**Page**

--- BEGIN ---

Mission Performance

Sentinel-3 OLCI mission performance

Instrument performance

The OLCI-A and OLCI-B instrument health is excellent. The sensors temperatures are perfectly well controlled. The nominal radiometric diffusers ageing shows the expected magnitude and spectral behaviours: around 0.4% after 4 years for OLCI-A at 400 nm (Oa01), down to 0.1% at 510 nm (Oa05) and undetectable above; below 0.25% for OLCI-B.

The instrument sensitivity evolution so far is limited to less than 2.5% (OLCI-A) and no evidence of degradation can be demonstrated: the variation of the instrument sensitivity seems more correlated with a potential spectral evolution of the correcting filters – inside the spectrometers – than to darkening of the optics or loss of sensitivity of the CCD sensors. Sensitivity evolution of OLCI-B is similar to that of OLCI-A, and maybe with a slightly higher magnitude for the 400 nm channel. The regularly monitored instrument SNR performance is well within requirement.

Spectral Calibration is monitored thanks to dedicated acquisition campaigns. The in-flight spectral campaigns reveal a high agreement of the in-flight characterisation with the pre-flight spectral calibration for both A and B sensors, with differences of the OLCI channels centre smaller than 0.1 nm, except for channels Oa01 (400 nm) and Oa21 (1020 nm), with up to 0.2 nm.

A small temporal evolution is observed, different for each camera but approximately identical at all wavelengths; the observed changes for OLCI-A after 4 years are smaller than 0.2 nm, and even 0.1 nm for cameras 3 and 5; observed changes for OLCI-B are within 0.2 nm for all cameras but camera 3 have stabilised.

Level 1 products performance

The geometric performance is monitored using the ESA GeoCal tool CFI. It is currently fully compliant for OLCI-A and OLCI-B to the 0.5 pixel RMS requirement. However, a significant along-track drift of OLCI-B cameras has been assessed, requiring frequent geometric re-calibration.

The OLCI-A and OLCI-B Radiometric Gain Models (gain at reference date + time drift) are used to calibrate Earth Observation data at any date. Their current performance is better than 0.1% RMS.

--- END ---

**Data entries**

--- BEGIN ---

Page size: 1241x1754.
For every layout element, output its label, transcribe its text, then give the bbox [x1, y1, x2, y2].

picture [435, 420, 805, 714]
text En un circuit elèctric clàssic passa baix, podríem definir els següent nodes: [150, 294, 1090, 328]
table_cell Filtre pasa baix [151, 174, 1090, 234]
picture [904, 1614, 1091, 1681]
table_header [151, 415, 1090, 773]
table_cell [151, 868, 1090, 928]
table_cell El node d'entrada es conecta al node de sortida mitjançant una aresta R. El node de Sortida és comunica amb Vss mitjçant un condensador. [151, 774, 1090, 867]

--- END ---

**Objective A**
Write out the passage from the OLCI performance page starting at "Level 1 products" and ending at "than 0.1% RMS.", word for word.
**Objective B**
Which OLCI channels does the mission performance page identify by their channel codes (such as those beginning with "Oa")? Give each code once.
**Objective C**
Extend the OLCI mission performance text with a few more sentences that pick up after its final sentence.
The listing plays no part in this work.

**Task answer A**
Level 1 products performance

The geometric performance is monitored using the ESA GeoCal tool CFI. It is currently fully compliant for OLCI-A and OLCI-B to the 0.5 pixel RMS requirement. However, a significant along-track drift of OLCI-B cameras has been assessed, requiring frequent geometric re-calibration.

The OLCI-A and OLCI-B Radiometric Gain Models (gain at reference date + time drift) are used to calibrate Earth Observation data at any date. Their current performance is better than 0.1% RMS.

**Task answer B**
Oa01, Oa05, Oa21

**Task answer C**
Absolute and inter-band calibration performance is monitored by indirect methods over natural targets. Three methods are used within S3-MPC: the "Rayleigh" method (molecular atmospheric backscattering over clear sky off-glint open ocean) provides absolute calibration in the blue-to-red spectral domain; the "Glint" method (spectral dependency of the Sun specular reflection over ocean) provides inter-band calibration; and the PICS method (Pseudo-Invariant Calibration Sites, temporally stable desert areas) provides absolute calibration over the whole spectral domain as well as cross-mission comparisons for sensors with comparable channels.

Two of these methods, Rayleigh and Glint, are undertaken by two different implementations providing very consistent results.

All methods point out an excess of brightness for OLCI-A radiances. Results are in pretty close agreement around 2-3% between 560 and 900 nm (Oa06 to Oa19). Rayleigh gives higher biases in the blue-green (about 6 % while PICS remains around 2%) but this method is suspected to overestimate the simulated signal at those wavelengths so PICS are considered more reliable. Channel Oa21 (1020 nm) is only addressed by the Glint interband method and the results are much worse: 3 to 7%, depending on the reference band.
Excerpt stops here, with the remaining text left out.